Hyperphosphataemia
Background
Phosphorus is the sixth most abundant element in the human body. It is critical for bone mineralisation, cellular structure, genetic coding, and energy metabolism. Many organic and inorganic forms exist. The adult body contains approximately 1000g of phosphorus, of which 80-90% is in bone. An additional 10-14% is intracellular and the remaining 1% is extracellular.
Hyperphosphatemia is considered significant when levels are greater than 5 mg/dL in adults or 7 mg/dL in children or adolescents.
Pathophysiology
Phosphorus homeostasis is normally maintained through several mechanisms. Gastrointestinal (GI) absorption must be matched by renal excretion, and cellular release is balanced by uptake in other tissues. Hormonal control is provided mainly by parathyroid hormone.
Hyperphosphatemia occurs when the phosphorus load (from GI absorption, exogenous administration, or cellular release) exceeds renal excretion and tissue uptake.
GI absorption
Phosphorus is present in nearly all foods, and GI absorption of dietary forms is very efficient. With low dietary intake, 80-90% is absorbed. When intake is greater than 10 mg/kg daily, 70% is absorbed. Normal daily dietary intake varies from 800-1500 mg.
Absorption occurs mainly in the jejunum, although some absorption occurs throughout the intestinal tract. A small amount of phosphorus is secreted into the GI tract
Serum phosphorus levels
Serum phosphorus levels rise after a large meal. Antacids decrease absorption because calcium, aluminum, and magnesium bind phosphorus into insoluble complexes.
Renal excretion and reabsorption
To maintain homeostasis, renal phosphorus excretion normally matches the amount of daily GI absorption.
Hyperphosphataemia occurs most often in patients with renal insufficiency. Most patients with acute or chronic renal failure have hyperphosphataemia to some degree. To avoid hyperphosphataemia, patients with end-stage renal disease and a GFR <30 must restrict their intake of dietary phosphorus. If dietary restriction alone does not reduce serum phosphate levels into the normal range, oral phosphate binders should be added to reduce absorption.
Sequelae of hyperphosphatemia
Hyperphosphataemia causes hypocalcaemia by precipitating calcium, decreasing vitamin D production, and interfering with parathyroid hormone-mediated bone resorption. Signs and symptoms of acute hyperphosphataemia are due to the effects of hypocalcaemia.
Prolonged hyperphosphataemia promotes metastatic calcification, an abnormal deposition of calcium phosphate in previously healthy connective tissues such as cardiac valves and in solid organs such as muscles.
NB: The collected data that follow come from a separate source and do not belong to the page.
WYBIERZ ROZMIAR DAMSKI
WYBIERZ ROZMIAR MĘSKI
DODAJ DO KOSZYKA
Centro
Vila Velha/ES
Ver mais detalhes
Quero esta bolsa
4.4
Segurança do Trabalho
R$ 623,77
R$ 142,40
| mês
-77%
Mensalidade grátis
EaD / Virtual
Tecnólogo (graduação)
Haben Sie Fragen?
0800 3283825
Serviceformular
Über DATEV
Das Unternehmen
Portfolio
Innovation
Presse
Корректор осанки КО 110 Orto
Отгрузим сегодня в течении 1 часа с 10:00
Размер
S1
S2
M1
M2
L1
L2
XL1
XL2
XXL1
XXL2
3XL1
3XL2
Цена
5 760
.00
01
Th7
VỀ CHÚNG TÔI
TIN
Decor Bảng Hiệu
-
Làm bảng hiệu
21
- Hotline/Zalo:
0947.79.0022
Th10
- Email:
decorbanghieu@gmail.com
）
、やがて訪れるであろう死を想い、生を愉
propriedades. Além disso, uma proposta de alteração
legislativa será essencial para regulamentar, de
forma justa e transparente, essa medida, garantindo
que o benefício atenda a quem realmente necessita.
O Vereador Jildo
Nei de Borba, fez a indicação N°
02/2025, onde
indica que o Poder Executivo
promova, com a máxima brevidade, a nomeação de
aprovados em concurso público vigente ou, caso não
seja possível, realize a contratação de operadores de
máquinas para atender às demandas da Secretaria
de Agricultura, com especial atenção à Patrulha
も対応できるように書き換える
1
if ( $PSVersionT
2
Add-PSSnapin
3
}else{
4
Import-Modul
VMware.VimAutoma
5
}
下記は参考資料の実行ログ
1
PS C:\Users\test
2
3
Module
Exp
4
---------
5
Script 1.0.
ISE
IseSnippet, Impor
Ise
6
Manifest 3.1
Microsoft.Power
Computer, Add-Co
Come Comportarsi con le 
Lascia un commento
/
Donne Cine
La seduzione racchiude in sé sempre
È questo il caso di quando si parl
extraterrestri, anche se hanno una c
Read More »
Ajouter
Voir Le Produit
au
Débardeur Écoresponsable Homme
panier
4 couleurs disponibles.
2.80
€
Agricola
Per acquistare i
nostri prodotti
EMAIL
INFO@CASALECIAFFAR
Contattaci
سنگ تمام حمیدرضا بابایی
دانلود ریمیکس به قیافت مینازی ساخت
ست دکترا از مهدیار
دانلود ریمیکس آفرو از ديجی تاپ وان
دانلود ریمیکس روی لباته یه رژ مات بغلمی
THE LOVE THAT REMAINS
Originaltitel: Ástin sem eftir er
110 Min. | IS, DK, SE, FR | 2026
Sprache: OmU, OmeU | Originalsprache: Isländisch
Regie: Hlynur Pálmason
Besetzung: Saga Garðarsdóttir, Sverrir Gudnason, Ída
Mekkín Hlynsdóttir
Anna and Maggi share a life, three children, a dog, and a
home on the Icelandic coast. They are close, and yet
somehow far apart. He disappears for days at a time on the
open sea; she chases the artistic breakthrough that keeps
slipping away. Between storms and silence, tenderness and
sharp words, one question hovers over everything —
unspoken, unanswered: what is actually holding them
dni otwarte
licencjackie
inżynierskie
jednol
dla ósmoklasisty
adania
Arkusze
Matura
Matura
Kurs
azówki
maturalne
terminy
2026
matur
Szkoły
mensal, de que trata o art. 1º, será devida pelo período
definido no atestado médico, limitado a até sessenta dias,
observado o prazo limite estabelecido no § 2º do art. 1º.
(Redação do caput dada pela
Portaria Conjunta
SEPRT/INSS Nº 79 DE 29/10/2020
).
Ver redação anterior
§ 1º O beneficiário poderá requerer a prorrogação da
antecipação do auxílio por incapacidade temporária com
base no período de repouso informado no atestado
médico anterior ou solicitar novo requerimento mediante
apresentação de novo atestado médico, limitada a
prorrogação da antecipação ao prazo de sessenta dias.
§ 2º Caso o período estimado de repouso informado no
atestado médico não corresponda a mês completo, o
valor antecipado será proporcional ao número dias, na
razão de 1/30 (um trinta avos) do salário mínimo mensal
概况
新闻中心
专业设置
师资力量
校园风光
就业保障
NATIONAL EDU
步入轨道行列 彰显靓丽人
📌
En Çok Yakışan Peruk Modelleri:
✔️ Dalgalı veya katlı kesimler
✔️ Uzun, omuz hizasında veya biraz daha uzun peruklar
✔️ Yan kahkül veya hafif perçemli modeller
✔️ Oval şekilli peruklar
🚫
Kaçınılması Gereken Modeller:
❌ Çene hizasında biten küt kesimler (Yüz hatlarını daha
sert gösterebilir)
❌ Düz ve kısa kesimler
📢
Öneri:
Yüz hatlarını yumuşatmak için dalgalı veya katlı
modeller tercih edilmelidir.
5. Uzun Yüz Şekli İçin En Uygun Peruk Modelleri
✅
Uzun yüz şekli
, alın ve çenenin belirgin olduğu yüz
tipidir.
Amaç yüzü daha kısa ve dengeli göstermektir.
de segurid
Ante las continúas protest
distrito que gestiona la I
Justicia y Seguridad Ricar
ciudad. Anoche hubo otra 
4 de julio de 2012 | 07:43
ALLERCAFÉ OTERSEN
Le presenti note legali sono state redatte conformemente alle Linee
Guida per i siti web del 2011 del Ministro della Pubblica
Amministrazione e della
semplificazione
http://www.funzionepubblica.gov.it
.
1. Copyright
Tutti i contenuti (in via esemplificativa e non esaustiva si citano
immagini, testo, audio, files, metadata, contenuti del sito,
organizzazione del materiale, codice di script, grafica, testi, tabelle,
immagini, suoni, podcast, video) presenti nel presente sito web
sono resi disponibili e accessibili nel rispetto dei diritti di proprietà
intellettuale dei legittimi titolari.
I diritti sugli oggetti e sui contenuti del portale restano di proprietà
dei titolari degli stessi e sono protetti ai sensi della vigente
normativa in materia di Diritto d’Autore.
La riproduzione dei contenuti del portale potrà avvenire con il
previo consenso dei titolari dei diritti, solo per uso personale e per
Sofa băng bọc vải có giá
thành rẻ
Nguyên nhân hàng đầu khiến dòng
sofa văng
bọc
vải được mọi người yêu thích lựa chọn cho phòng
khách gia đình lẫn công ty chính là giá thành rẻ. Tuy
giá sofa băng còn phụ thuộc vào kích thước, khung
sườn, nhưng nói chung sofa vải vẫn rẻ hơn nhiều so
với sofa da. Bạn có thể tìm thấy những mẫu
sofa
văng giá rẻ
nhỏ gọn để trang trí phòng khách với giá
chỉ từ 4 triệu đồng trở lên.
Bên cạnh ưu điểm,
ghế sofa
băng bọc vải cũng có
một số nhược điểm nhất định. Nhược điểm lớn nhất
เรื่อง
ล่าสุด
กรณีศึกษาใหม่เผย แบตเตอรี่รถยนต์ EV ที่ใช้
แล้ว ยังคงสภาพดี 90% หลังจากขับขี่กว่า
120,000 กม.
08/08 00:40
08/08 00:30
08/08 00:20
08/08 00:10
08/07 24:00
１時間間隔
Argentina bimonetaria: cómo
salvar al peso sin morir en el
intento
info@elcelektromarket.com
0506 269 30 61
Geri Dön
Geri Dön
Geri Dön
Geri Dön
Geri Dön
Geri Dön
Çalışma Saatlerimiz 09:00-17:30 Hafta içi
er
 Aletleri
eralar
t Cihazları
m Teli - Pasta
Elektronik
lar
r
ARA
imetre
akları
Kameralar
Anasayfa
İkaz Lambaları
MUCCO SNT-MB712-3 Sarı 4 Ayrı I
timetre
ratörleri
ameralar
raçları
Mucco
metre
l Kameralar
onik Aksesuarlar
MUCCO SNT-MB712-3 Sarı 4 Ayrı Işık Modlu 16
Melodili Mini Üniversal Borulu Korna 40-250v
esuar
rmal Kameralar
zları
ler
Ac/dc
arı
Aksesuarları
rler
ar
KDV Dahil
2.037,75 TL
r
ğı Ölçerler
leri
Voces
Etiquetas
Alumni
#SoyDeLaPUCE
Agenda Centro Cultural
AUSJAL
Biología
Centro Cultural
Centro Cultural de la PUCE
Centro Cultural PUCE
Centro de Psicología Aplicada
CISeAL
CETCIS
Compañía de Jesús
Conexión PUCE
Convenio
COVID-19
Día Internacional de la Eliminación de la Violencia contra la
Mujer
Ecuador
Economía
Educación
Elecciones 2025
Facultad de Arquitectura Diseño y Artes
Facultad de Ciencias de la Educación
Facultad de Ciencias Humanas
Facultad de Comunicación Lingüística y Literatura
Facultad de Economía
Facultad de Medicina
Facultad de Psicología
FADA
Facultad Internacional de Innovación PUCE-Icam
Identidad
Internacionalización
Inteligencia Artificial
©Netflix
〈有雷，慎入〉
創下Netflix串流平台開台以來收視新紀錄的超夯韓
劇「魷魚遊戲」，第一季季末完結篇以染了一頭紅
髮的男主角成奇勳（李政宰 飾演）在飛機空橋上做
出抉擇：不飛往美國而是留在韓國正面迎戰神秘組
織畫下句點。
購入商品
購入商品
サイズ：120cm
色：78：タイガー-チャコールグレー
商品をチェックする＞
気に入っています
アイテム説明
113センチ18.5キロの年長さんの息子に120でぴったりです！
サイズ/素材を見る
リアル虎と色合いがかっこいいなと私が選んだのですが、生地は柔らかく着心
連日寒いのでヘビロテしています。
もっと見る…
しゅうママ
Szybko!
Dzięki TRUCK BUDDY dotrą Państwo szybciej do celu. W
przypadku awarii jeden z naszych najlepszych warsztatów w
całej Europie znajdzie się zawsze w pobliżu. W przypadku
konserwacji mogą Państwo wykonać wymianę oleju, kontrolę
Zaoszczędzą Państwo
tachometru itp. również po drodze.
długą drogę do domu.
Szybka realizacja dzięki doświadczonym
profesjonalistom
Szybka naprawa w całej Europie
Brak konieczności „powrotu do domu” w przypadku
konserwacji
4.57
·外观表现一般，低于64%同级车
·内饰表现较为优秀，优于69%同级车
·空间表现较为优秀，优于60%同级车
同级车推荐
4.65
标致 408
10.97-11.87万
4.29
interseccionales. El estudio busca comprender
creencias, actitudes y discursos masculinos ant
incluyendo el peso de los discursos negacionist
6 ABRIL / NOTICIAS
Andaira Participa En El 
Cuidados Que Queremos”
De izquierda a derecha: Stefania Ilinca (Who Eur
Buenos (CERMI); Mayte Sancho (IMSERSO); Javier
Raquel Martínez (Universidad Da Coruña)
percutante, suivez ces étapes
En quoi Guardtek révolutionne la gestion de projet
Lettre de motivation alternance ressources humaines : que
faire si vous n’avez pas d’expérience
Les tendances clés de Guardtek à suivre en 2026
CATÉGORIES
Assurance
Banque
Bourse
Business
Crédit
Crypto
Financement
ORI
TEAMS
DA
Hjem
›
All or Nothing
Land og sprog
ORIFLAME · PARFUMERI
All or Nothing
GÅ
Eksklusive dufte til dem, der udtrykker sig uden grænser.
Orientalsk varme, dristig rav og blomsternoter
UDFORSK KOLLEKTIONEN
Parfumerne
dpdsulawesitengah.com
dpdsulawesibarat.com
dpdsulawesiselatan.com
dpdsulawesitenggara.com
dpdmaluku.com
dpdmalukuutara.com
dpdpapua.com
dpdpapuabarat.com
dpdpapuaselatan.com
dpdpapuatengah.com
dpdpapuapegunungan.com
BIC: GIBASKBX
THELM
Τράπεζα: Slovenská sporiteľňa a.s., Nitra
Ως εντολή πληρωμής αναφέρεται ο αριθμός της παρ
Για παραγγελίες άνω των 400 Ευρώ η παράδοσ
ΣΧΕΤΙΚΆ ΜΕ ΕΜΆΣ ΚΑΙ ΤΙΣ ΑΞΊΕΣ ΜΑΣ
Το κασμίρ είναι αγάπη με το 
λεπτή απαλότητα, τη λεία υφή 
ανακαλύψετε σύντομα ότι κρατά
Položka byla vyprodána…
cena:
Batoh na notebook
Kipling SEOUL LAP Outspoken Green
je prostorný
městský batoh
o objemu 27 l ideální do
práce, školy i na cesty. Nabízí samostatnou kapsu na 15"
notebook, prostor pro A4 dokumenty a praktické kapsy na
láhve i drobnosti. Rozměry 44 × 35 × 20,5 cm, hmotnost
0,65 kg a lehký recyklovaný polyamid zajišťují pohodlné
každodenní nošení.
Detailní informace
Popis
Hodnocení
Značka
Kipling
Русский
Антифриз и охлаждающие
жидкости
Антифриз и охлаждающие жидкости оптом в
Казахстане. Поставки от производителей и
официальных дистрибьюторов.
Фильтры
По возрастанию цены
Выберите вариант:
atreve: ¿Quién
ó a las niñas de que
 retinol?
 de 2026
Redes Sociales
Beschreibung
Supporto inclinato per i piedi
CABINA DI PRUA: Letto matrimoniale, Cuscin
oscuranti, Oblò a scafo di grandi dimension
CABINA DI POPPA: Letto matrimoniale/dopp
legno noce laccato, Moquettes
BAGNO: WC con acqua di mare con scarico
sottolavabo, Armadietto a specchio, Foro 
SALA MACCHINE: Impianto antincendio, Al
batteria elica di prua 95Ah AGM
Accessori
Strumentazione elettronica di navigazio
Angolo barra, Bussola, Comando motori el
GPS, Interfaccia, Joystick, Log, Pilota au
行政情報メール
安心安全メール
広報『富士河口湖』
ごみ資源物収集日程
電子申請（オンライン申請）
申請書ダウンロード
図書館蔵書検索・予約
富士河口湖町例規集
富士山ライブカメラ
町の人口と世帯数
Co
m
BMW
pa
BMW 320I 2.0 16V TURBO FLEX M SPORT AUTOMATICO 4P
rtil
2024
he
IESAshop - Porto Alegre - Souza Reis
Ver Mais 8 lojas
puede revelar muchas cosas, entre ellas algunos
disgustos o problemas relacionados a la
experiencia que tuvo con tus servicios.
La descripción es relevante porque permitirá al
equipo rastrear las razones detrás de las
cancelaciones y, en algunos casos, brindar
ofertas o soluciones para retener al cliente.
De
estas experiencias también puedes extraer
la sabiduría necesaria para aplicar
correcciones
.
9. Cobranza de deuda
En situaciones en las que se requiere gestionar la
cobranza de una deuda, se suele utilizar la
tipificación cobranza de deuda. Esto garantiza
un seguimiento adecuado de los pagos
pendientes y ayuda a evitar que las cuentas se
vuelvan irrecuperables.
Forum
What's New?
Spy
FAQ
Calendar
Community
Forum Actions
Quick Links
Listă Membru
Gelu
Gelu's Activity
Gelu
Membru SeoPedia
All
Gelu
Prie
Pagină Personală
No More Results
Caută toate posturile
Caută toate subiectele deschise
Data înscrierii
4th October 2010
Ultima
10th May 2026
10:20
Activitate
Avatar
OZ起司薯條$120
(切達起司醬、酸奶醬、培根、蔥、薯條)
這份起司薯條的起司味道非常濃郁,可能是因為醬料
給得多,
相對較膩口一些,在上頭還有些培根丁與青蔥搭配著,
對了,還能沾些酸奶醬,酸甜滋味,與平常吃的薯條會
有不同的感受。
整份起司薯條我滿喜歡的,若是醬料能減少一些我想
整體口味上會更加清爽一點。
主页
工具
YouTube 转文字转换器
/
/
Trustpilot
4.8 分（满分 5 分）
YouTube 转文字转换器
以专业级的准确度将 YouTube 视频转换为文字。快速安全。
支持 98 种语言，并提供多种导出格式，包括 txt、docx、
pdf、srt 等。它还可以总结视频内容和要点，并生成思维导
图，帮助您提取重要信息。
The calcium-phosphate product predicts the risk of metastatic calcification.
Vascular walls become calcified and arteriosclerotic, leading to increased systolic blood pressure, widened pulse pressure, and subsequent left ventricular hypertrophy.
Hyperphosphataemia is an independent risk factor contributing to the increased incidence of aortic and mitral stenosis and other cardiovascular disease among dialysis-dependent patients.
Hyperphosphataemia-induced resistance to parathyroid hormone contributes to secondary hyperparathyroidism and renal osteodystrophy.
Prolonged hyperphosphatemia is an independent risk factor for cardiovascular disease in patients with renal failure.
Causes
Phosphorus balance between intracellular and extracellular compartments and between bone and other tissues may be influenced by many factors. The most common cause of hyperphosphataemia is decreased renal excretion due to renal insufficiency from any cause.
All marked elevations of phosphorus involve significant addition of phosphorus to the extracellular compartment, usually with some impairment of renal function.
Treatment
Most symptoms and sequelae are due to secondary hypocalcaemia. Initial care is aimed at management and correction of the hypocalcaemia and its sequelae. Endpoints of therapy include resolution of symptoms and a serum calcium level within the low reference range.
- A secondary goal is to decrease the incidence of sequelae, which requires reducing serum phosphate to nearly normal levels, less than 5.5 mg/dL, and maintaining the calcium phosphate product less than 60.
- The ultimate goal is resolution of the underlying disease state(s) responsible for the hyperphosphataemia.
Oral binders are given to decrease GI absorption of phosphorus and thereby assist in managing serum phosphate levels.